MLB statistics (through September 23, 2026)
- Win–loss record: 8–4
- Earned run average: 3.11
- Strikeouts: 128
- Stats at Baseball Reference

Teams
- Houston Astros (2025–present);

= AJ Blubaugh =

American baseball player (born 2000)

Alan Joseph Blubaugh (born July 4, 2000) is an American professional baseball pitcher for the Houston Astros of Major League Baseball (MLB). He made his MLB debut in 2025.

==Career==

===Amateur career===
Blubaugh attended Clear Fork High School in Bellville, Ohio, and played college baseball at the University of Wisconsin-Milwaukee. In 2022, he played collegiate summer baseball with the Orleans Firebirds of the Cape Cod Baseball League.

===Professional career===
Blubaugh was drafted by the Houston Astros in the seventh round, with the 223rd overall selection, of the 2022 Major League Baseball draft.

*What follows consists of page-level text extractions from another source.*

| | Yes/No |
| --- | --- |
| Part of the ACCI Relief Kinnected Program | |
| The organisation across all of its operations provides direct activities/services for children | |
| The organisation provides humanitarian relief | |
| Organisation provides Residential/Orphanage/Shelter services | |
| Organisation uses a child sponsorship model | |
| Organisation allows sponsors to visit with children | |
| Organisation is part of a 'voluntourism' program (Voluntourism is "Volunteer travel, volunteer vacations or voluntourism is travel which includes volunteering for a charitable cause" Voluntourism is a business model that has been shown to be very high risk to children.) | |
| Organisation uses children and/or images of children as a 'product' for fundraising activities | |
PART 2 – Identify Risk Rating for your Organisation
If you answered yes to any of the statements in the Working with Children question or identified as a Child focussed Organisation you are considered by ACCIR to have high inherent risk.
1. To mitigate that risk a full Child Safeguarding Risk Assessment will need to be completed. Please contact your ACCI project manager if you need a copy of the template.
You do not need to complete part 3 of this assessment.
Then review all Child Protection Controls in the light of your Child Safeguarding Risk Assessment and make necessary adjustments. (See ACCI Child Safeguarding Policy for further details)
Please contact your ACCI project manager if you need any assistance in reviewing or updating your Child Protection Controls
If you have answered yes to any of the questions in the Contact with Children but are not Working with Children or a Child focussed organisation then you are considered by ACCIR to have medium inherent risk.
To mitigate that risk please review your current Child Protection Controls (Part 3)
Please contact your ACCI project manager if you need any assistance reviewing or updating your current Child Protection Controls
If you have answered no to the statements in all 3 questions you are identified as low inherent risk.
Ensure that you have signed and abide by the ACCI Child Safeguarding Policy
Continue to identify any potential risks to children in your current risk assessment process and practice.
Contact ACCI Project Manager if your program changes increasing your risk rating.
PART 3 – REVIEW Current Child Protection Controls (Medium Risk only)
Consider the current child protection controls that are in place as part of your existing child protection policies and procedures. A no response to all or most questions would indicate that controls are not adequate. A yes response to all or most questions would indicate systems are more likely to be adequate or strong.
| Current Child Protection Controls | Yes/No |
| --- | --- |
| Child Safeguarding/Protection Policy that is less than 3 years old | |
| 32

Blubaugh spent his first professional season with the rookie-level Florida Complex League Astros and Single-A Fayetteville Woodpeckers. He started 2023 with the High-A Asheville Tourists before his promotion to the Double-A Corpus Christi Hooks. After the season, Blubaugh pitched in the Arizona Fall League. He split the 2024 season between Corpus Christi and the Triple-A Sugar Land Space Cowboys, accumulating a combined 12–4 record and 3.71 ERA with 133 strikeouts across 128 2/3 innings pitched.

On April 30, 2025, Blubaugh was selected to the 40-man roster and promoted to the major leagues for the first time. He made his Major League debut that day against the Detroit Tigers. Blubaugh pitched four innings, allowing five hits and two runs while walking a batter, and struck out six batters in his debut. On August 5, Blubaugh recorded his first career win after allowing two runs in five innings of relief against the Miami Marlins. In 2025, Blubaugh appeared in 11 games with a 3–1 record with a 1.69 ERA.